Propelled Solutions develops drone attachments for law enforcement and emergency responders. ISU senior Nolan Herlocker said the attachments will cost less than $200 each, operate independently of the drone and use their own power supplies, extending the flight time of the drone itself.
The company currently has a remote-controlled claw prototype and is developing a flashlight and crash tracker attachment. Herlocker said the attachments could also be purchased for general commercial use. He intends to launch a Kickstarter funding campaign within the year.
RenterGate aims to build a web-based rental property manager for landlords, maintenance staff and tenants to organize communication. Senior Brady Trent said the software is available for pre-release trial testing.

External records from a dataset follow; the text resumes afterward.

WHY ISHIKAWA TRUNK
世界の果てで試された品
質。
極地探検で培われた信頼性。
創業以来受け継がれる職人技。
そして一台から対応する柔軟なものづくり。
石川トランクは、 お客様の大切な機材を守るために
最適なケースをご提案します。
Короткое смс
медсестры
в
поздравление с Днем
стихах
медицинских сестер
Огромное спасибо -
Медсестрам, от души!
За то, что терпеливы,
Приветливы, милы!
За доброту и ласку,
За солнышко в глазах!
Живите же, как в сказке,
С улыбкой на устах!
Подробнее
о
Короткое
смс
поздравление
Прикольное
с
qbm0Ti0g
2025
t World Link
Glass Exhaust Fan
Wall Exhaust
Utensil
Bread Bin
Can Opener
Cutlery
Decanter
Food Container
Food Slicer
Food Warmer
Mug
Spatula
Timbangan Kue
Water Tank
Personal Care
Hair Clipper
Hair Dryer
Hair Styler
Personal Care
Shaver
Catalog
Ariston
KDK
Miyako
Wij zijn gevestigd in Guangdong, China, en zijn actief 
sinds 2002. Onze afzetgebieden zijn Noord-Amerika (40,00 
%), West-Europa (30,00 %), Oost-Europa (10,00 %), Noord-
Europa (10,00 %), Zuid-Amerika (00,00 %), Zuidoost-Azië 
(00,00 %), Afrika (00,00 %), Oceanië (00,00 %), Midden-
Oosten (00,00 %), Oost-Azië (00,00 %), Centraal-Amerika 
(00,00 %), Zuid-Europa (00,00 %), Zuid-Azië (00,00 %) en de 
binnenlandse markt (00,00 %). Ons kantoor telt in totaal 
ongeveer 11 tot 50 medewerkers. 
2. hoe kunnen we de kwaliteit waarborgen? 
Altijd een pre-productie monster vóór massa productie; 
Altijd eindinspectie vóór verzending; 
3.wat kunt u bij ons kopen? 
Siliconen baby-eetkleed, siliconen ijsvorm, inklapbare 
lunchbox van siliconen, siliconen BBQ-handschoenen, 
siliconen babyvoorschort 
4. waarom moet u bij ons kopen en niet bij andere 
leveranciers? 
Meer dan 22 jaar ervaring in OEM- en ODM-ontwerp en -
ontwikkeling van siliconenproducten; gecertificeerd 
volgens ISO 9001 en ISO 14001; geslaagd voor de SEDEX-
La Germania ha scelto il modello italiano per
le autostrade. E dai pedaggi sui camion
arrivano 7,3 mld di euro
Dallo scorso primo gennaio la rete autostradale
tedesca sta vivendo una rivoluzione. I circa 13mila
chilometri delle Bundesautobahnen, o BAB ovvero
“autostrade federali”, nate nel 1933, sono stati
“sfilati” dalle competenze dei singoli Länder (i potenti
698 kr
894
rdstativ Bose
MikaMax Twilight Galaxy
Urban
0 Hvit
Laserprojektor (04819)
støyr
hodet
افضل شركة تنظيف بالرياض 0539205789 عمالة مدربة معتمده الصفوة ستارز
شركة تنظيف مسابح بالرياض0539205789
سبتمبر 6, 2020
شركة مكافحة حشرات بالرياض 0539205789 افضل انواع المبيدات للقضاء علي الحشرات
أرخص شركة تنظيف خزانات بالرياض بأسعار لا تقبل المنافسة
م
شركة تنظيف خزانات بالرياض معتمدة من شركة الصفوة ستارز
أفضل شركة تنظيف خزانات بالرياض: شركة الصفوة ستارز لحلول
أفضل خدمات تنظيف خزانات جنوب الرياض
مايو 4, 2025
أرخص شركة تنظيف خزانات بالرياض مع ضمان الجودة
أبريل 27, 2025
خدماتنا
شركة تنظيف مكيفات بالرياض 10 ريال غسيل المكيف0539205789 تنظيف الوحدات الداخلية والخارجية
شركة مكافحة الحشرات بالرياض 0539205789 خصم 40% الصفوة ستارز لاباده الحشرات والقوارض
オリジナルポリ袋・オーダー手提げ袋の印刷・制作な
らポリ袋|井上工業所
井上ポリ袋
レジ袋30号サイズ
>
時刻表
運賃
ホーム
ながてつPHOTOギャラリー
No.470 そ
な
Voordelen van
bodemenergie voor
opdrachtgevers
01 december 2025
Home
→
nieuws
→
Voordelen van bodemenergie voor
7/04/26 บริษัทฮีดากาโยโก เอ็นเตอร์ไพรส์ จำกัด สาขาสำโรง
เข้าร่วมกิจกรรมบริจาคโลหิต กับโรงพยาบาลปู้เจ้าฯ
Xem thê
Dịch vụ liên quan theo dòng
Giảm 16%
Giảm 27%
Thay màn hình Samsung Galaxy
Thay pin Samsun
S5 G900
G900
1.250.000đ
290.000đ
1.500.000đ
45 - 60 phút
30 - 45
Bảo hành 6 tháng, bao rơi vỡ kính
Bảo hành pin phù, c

Lamb Tactical produces custom pistol holsters and mounts for specific firearms. Senior Tyson Lamb said the products will help concealed carriers draw and holster their weapons without coming anywhere close to the trigger. He said preventing access to the trigger in the holster will dramatically reduce the chance of an accidental fire. Lamb said the company is in the process of securing a provisional patent and hopes to have an online store running by next month.
Duracinct Biotechnologies, founded by senior Nathan Kimle, is developing a soybean-based alternative for carbauba wax developed at ISU. Carbauba is a high-gloss wax produced in a tree only found in Brazil and has applications in various forms of manufacturing. Kimle estimates a soybean substitute can cost up to half as much as a comparable amount of carbauba. Kimle originally founded the company as U.S. BioCoatings. He said the company is working with the university’s Small Business Innovation Research program to get the technology licensed for sale.